"Come, I'm going to bed. Good night, Mr. Olden."
"Good night," said Olden, absently. Then he looked up, with an obvious effort to be civil. "Don't think that I have anything against your friend Lawrence or his Irish eyes," he said lightly. "I hope with all my heart that he may be set free,--with all my heart."
"So do I. Good night."
Up in his own room, Lyon's first act was to walk to the window and look across the white expanse of snow to Kittie's windows. The cheerful light answered him, with something of the subtle mischief of Kittie's own solemn air. As he looked, all the lights went out. Miss Elliott's School was wrapped in innocent slumber. Lyon blew a kiss across the night, and then pulled down his own curtain.
He opened Fullerton's strange epistle and studied it again, but the cryptic message remained as cryptic as ever. Pulling out a number of old letters from his own writing case, he compared them with Fullerton's until he found one which corresponded closely, in the blackness of its ink, with Fullerton's. This he laid aside as a standard of comparison. Then he opened the new letter to the air, leaving it where the sun should strike it when it came into the room in the morning.
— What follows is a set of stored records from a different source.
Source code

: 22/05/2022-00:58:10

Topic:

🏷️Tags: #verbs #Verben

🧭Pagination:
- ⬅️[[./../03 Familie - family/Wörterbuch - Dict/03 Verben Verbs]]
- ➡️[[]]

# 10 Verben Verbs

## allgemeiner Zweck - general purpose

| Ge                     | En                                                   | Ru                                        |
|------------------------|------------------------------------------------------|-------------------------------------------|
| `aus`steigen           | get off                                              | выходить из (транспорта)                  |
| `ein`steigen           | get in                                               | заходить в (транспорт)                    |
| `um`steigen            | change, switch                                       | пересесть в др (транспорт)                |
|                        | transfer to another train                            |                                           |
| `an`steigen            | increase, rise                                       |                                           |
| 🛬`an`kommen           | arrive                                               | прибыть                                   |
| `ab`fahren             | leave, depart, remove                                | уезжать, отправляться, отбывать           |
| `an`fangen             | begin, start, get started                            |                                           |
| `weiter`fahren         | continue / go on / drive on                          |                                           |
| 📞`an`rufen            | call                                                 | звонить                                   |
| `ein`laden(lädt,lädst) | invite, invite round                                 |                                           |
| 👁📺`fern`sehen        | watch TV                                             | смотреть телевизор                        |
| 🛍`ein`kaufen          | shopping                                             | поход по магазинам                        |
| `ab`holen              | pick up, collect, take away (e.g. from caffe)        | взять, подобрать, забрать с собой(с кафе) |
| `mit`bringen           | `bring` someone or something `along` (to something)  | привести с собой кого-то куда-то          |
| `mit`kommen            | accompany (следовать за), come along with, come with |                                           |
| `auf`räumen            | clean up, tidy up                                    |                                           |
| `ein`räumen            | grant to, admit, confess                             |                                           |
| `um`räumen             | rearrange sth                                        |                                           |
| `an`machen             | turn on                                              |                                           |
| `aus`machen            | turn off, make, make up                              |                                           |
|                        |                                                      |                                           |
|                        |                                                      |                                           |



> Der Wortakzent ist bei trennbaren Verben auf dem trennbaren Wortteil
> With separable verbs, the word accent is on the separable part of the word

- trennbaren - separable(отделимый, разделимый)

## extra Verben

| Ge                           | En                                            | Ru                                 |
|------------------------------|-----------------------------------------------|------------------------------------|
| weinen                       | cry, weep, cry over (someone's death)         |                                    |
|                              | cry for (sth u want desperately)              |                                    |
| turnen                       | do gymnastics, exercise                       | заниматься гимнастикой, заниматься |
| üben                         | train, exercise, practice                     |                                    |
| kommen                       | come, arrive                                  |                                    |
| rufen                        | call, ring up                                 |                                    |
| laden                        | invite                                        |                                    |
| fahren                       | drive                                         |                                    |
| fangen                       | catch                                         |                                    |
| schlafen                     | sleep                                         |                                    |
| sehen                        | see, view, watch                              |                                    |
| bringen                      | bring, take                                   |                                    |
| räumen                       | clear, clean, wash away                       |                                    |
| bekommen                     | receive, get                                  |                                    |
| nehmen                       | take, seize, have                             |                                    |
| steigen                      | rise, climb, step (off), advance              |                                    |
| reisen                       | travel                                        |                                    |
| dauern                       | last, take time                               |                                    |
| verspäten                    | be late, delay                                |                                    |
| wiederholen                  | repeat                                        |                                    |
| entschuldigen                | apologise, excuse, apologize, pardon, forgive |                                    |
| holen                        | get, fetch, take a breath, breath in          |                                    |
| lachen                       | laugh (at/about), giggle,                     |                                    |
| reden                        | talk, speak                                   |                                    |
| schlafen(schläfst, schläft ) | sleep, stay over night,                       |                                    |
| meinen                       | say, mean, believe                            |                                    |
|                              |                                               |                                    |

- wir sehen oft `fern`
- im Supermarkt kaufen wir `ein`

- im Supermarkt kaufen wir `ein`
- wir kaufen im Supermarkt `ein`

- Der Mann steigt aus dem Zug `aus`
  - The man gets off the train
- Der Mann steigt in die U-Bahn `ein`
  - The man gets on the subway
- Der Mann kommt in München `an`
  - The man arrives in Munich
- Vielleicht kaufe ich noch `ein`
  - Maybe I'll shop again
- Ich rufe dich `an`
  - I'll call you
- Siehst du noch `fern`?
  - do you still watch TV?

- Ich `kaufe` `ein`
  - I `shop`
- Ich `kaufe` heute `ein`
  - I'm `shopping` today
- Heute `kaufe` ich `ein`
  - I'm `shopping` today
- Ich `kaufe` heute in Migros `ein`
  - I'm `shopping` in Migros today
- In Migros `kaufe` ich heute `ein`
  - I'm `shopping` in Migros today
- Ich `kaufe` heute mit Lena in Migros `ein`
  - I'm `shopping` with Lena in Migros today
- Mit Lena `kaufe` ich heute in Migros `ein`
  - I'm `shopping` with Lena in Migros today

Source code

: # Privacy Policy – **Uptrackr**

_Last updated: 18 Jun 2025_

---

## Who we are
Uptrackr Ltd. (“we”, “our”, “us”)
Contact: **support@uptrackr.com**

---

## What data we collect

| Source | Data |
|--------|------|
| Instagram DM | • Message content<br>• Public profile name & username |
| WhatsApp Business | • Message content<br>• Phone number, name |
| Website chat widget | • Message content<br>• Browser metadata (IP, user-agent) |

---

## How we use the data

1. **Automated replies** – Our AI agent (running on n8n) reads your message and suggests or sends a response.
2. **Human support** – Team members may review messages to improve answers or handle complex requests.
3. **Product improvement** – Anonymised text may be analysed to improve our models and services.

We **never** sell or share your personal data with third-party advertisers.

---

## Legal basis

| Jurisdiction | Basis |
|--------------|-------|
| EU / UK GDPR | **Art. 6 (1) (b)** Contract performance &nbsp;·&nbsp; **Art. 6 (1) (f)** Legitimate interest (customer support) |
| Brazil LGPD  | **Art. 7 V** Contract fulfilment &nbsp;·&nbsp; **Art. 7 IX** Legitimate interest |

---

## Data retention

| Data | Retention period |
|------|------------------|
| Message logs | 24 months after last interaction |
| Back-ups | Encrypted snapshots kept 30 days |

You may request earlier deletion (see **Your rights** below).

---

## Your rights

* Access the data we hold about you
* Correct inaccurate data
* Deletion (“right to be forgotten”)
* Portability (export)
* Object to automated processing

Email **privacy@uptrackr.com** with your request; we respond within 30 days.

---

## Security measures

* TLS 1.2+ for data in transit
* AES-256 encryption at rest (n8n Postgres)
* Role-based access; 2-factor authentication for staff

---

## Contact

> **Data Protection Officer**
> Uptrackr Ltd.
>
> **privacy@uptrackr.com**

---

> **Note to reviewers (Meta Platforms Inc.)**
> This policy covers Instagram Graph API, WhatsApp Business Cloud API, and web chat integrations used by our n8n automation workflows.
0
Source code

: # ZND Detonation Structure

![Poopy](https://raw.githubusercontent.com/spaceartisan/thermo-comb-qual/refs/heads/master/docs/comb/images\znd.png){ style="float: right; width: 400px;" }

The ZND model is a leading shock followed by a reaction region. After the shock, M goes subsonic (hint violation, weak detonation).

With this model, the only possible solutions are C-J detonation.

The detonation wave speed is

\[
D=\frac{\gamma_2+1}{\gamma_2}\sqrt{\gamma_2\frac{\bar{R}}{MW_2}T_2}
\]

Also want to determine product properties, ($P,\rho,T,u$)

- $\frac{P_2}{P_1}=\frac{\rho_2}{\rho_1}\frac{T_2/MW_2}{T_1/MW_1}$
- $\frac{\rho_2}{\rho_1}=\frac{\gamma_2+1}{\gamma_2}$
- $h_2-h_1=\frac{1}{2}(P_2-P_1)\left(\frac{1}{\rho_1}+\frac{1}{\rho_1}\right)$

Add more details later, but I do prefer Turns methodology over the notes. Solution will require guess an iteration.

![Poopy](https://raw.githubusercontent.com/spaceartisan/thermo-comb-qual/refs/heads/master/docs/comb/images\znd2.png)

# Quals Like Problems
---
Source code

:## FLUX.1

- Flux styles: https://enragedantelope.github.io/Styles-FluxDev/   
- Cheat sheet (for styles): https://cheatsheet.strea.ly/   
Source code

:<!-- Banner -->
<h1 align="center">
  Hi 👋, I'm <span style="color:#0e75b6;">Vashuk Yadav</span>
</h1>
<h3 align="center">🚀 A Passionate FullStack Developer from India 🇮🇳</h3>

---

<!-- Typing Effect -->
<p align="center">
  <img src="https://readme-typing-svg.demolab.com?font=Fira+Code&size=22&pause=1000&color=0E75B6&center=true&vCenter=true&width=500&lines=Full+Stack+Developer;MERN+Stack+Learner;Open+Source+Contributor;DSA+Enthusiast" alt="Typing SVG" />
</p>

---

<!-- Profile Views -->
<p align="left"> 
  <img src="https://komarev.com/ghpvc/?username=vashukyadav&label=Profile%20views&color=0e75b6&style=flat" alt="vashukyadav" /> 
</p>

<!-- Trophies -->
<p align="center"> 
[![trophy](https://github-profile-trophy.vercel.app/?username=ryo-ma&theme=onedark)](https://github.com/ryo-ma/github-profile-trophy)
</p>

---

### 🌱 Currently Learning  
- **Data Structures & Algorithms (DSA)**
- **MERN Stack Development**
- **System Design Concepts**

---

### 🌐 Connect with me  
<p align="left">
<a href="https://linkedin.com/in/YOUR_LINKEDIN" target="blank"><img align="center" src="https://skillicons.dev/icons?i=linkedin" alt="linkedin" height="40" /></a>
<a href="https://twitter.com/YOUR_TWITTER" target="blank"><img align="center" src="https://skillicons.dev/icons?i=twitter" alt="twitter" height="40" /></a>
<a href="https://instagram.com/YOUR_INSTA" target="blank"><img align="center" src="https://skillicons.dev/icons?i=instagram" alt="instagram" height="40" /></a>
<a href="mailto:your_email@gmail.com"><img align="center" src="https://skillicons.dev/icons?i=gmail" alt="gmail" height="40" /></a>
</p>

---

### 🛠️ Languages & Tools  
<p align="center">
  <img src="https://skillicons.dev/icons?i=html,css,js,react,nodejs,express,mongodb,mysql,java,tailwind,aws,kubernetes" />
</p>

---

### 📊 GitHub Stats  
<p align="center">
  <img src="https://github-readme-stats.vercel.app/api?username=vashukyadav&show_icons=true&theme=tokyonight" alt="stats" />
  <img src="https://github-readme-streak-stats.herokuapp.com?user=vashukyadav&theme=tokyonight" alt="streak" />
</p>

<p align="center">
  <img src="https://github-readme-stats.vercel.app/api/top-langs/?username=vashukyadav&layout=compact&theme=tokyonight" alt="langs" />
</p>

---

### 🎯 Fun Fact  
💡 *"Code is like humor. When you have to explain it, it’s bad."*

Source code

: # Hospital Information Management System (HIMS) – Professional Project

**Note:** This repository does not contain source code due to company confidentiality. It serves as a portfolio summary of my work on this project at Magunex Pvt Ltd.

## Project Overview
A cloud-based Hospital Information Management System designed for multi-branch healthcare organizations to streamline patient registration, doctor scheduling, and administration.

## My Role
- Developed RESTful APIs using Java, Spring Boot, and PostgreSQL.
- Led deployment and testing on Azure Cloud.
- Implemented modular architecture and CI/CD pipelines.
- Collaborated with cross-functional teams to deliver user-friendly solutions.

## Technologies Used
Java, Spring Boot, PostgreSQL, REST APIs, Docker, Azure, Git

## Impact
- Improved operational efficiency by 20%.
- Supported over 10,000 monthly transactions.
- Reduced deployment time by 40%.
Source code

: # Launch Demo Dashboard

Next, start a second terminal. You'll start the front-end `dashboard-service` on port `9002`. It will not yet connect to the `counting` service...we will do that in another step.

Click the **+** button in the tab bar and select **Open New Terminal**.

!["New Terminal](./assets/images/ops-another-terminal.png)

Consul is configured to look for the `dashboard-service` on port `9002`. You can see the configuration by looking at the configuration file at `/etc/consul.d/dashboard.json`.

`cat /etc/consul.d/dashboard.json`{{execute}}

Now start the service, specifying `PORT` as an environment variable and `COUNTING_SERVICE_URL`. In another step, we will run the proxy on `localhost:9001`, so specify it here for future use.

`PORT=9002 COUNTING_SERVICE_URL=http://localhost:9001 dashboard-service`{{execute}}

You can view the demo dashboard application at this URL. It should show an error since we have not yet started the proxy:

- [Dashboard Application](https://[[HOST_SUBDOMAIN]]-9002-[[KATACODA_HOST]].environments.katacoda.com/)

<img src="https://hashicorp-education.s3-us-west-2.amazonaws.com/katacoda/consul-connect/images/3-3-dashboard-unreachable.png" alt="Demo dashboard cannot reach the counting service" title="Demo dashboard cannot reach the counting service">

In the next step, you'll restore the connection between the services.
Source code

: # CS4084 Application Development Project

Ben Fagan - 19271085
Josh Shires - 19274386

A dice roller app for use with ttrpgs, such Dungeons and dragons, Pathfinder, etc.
The first point to determine was whether the letter had actually been written by Fullerton before his death, or whether someone still living was carrying out the dead man's sinister wishes.
[CHAPTER XIV]
Fullerton, like a number of other lawyers in Waynscott, had had his office in the Equity Building, and Lyon made it convenient, in the course of his morning's tramp for news the next day, to visit the Equity. As he expected, he found Fullerton's office locked, but he hunted up the manager of the building, and persuaded him to unlock it for him. Perhaps the fact that he was a personal friend made a difference in his willingness, though he pretended to protest at what he called the morbid sensationalism of the press.
"What do you expect to get out of his empty rooms?" he asked.
"I'm working up a story," said Lyon carelessly. "I want to see what I can get in the way of personal idiosyncrasies."
The suite consisted of three rooms,--a large reception room, one side of which was covered with book-cases; a private office at the back; and, adjoining this, a room for the use of a stenographer, as was evident from the typewriter beside the window. There was so little furniture in this room that Lyon saw it could be dismissed in the special inquiry which he had in mind. In the private office a large flat desk occupied the center of the room.